Chocohongo (floating in space)

El corrido del eterno retorno

Chocohongo (floating in space)
Chocohongo (floating in space) Fuente: vice.com

Vi la nota en Televisa: “Chocohongos, droga de moda entre los jóvenes, puede provocar daños graves a la salud”. Abrí mi refrigerador y descubrí uno. Lo despojé de su envoltura dorada y me lo tragué. Dos horas más tarde viajaba en la cajuela de una pickup con varios amigos, entre ellos Lala Land. Salimos a carretera y a la altura de La Marquesa viramos a la derecha y nos internamos por un camino de terracería. Nos detuvimos frente a unos cubículos entre los árboles. Bajamos de la troca y entramos a uno. Dentro no había nada, sólo otra puerta.

Del otro lado de dicha puerta había otra carretera. La cruzamos a pie y nos encontramos con un asentamiento de agua estancada. Me hundí en el lodo. La profundidad era como de setenta centímetros. Caminé hacia dentro y entonces me hundí por completo. El agua era demasiado turbia y negra. De drenaje. La corriente se dirigía de izquierda a derecha. Pero no podía nadar. Entonces apareció una burbuja de tamaño gigante. Nos aferramos a ella con las manos. Una vez que estuvimos bien sujetos la burbuja comenzó a ser arrastrada río abajo.

Caminé hacIa dentro y me hundí por completo. El agua era turbia y negra. De drenaje

En un punto de nuestro recorrido la consistencia del agua cambió. Se volvió cristalina por completo. La burbuja comenzó a sumergirse. Y nosotros con ella. Me preocupaba ahogarme. Sin embargo, no me solté. Segundos después me percaté que podía respirar debajo del agua sin pedos. En el fondo topamos con todo un sistema de callejones subterráneos. Predominaba un azul como de piscina, pero no contenía ni una gota de cloro. Nos deslizamos por varios minutos entre pasadizos. Hasta que el camino se volvió tan hongosto que la burbuja se reventó y caímos en una especie de claro.

Otra puerta nos condujo a unos baños. Ya no había agua. Pero sí regaderas. Y gente transitando. Unos se duchaban, otros fumaban mientras platicaban en un sauna. Nuestro grupo hizo lo propio. Nos aseamos y acicalamos. Una vez listos pasamos a una sala de espera con cientos de sillas y más gente. En las pantallas había un documental sobre los beneficios de obtener branquias a precios módicos.

En lo que esperábamos nuestro turno decidimos comprar helados. Una rampa conectaba con un pequeño mercado improvisado. En sus pasillos había dos o tres carpas con sillas donde podías comer quesadillas. Pero el gran atractivo del lugar eran los helados. No sé en qué momento me separé del grupo. Lo buscaba cuando escuché mi nombre a través de los altavoces. Hasta que me acerqué a las garitas comprendí que aquello era una frontera. La tarea de los aduanales era determinar de dónde procedía toda la gente. Éramos cientos de personas. Nadie trataba de ingresar. Sólo queríamos salir. No se nos interrogaba sobre el motivo por el que deseábamos cruzar, sólo nos preguntaban de dónde proveníamos. No se necesitaba pasaporte alguno. El único requisito era saber de dónde venías.

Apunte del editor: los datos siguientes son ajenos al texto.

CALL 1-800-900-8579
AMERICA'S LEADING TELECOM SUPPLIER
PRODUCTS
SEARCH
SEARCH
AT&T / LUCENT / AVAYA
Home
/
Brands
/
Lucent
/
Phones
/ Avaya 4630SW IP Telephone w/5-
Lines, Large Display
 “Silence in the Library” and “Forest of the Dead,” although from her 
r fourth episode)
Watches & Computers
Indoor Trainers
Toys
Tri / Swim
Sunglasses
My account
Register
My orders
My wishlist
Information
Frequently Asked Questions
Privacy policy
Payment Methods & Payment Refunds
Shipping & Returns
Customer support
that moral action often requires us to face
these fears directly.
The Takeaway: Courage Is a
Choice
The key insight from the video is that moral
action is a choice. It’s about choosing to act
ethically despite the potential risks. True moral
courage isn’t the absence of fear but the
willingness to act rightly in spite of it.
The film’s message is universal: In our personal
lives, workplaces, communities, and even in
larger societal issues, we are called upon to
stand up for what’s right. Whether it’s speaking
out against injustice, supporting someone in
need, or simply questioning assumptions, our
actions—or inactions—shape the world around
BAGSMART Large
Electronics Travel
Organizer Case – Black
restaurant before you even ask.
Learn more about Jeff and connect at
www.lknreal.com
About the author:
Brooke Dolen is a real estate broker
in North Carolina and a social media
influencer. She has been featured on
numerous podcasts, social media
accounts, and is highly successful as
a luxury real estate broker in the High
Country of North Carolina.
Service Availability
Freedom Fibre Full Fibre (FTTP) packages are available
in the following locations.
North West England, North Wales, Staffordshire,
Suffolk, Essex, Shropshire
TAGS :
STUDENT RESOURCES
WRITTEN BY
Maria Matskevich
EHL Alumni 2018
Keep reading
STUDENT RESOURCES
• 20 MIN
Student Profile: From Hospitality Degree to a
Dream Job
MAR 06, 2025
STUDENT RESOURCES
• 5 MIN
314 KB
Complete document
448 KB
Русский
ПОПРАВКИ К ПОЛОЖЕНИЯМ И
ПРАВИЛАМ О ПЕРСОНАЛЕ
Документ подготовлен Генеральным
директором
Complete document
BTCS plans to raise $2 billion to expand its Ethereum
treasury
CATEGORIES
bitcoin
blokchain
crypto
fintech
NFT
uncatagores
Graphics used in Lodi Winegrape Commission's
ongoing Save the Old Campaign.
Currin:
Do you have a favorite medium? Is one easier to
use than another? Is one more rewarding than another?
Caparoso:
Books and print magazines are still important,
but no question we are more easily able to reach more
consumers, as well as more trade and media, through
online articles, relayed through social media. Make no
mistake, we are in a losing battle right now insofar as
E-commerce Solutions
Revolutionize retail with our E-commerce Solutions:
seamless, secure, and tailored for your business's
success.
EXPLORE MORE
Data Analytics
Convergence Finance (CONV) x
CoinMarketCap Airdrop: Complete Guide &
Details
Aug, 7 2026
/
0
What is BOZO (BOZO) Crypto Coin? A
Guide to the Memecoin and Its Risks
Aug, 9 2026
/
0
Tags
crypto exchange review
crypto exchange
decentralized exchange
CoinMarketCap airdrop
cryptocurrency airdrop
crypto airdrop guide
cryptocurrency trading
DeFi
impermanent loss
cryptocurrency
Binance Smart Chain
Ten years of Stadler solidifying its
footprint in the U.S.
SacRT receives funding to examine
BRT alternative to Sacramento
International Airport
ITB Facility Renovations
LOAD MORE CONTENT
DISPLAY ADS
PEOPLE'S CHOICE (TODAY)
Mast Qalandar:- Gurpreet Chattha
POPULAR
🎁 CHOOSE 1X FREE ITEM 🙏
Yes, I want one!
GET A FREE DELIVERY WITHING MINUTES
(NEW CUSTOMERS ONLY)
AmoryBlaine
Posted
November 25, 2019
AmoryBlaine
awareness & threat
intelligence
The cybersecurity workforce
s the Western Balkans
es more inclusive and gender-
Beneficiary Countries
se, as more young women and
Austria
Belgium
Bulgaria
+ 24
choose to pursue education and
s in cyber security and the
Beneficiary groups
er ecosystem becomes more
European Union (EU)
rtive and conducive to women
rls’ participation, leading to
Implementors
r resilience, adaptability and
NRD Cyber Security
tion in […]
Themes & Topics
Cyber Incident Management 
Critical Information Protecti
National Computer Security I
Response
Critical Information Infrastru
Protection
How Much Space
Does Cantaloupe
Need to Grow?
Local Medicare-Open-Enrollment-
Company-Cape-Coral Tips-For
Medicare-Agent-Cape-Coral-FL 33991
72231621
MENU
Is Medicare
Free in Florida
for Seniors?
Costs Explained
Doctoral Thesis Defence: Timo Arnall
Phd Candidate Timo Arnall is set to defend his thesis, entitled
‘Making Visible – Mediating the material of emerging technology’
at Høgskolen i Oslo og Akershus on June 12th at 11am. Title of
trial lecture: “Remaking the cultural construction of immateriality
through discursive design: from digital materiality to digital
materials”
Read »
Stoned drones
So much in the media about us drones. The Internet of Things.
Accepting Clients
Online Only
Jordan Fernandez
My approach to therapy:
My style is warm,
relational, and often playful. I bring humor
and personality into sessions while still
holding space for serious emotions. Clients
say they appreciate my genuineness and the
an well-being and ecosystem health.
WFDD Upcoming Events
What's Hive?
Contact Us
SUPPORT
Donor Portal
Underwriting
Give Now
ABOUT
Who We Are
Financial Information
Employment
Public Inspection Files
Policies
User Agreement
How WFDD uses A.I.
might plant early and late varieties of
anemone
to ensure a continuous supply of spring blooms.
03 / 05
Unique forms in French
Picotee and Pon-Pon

Mientras caminaba hacia el agente comencé a sentirme nervioso. No sabía qué decir. De dónde era. Lo había olvidado. Sólo recordaba mi nombre. Era mi única pertenencia. Mi única posesión. Al fin y al cabo es el único equipaje indispensable, me dijo una persona a mi derecha.

Podía leerme la mente.

En los casos como el tuyo te preguntan por los nombres de tus padres. De tus hijos, si tienes, de tus hermanos. Y si no consigues responder te mandan a un cuartito. Puedes durar ahí horas.

Oh, no, me dije, el cuartito no.

Tú que sabes leer la mente, le pregunté a esa persona, dime de dónde soy.

Ese dato no está en tu cabeza, dijo. Ya revisaste tus calzones. Algunos llevan escrito ahí su lugar de origen.

Lo hice, nada.

Di lo primero que se te ocurra, me aconsejó.

Algo me hacía sospechar que si mentía me descubrirían.

Llegó mi turno y el agente me increpó.

De dónde salió usted.

De Murania, respondí.

Segundos después caminaba por un pasillo larguísimo. Experimentaba un alivio superior al que sientes cuando logras pasar por el aeropuerto con un par de gramos de cocaína o como cuando atraviesas la frontera gringa con la visa a dos días del vencimiento.

Traspasé una puerta y el paisaje se transformó. Del otro lado había un campo verdísimo. El sol brillaba como en una postal. Una imagen de esas que aparecen en los folletos que promocionan el paraíso. No había nadie. Pero no importaba. Ya tendría tiempo de buscar a mis amigos.